Mafalda Sousa Ferreira (CIBIO-InBIO/UP) | April 29, 2016 | 14h30 | CIBIO-InBIO’s Auditorium, Campus Agrário de Vairão

STUDENT SEMINAR IN BIODIVERSITY AND EVOLUTION

 

 

Rapid environmental change is, for many species, the beginning of a race towards three possible finish lines: migration, adaptation or extinction. In boreal habitats, where climate change has been steadily reducing the amount of snow fall, seasonal coat color changing animals that alternate between a white-winter and a brown-summer coat increasingly face periods of mismatch in crypsis with a measurable fitness cost. How will the new conditions dictate the fate of these species is now a pressing question that we can begin to address by studying the genetic determinants of this fascinating adaptation.

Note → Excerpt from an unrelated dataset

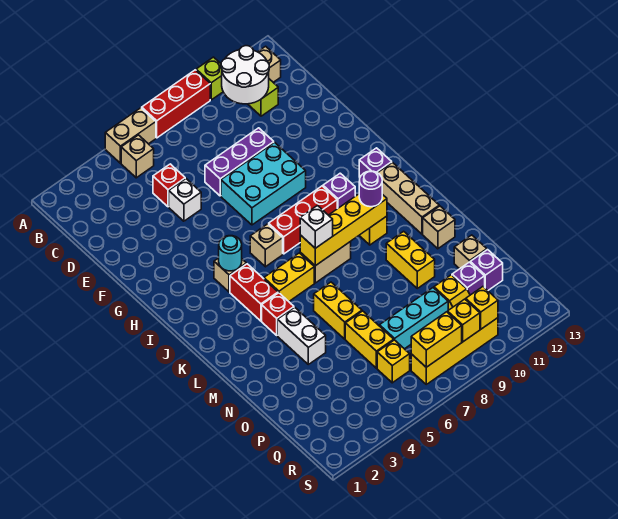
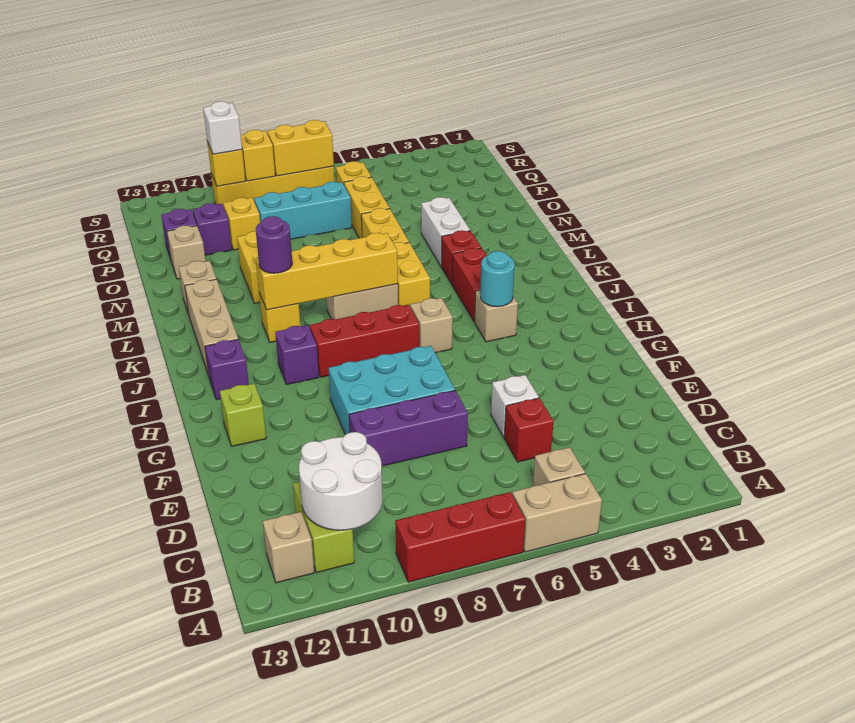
lime 1x1 brick [196,57,223,100] -> lime 1x1 brick moved to [220,383,266,446]
yellow 1x2 brick [264,253,314,301] -> yellow 1x2 brick turned to [394,242,430,307]
white 1x1 brick [300,206,333,248] -> white 1x1 brick moved to [203,102,242,154]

In this work, we use transcriptomics to capture the molecular machinery of seasonal coat color change using natural populations from two hare species: snowshoe hares, Lepus americanus, and mountain hares, L. timidus. By tracking the gene expression changes along the molting developmental timeline we successfully described distinct expression waves across the molt and identified gene pathways and functional domains activated in specific stages, such as melanogenesis and the circadian clock. With these results we provide unprecedented understanding about the mechanisms of seasonal coat color molting and take a step towards determining its adaptive potential in changing environments.

 

Mafalda Sousa Ferreira is graduated in Biology and holds a MSc in Biodiversity, Genetics and Evolution from the Faculty of Sciences of the University of Porto. Currently, Mafalda is a first year PhD Student attending the BIODIV program at the University of Porto. Working under the supervision of Dr. José Melo-Ferreira (CIBIO-InBIO) and Prof. Jeffrey Good (University of Montana), Mafalda is part of CIBIO-InBIO’s CONGEN group. Her interests focus on adaptation genetics and evolution. Specifically, Mafalda’s research focus on the genetics basis of seasonal coat color change in several boreal hare species. With a better understanding of its genetic basis and evolutionary history among mammals, she aims to assess the adaptive capacity of this trait in changing environments.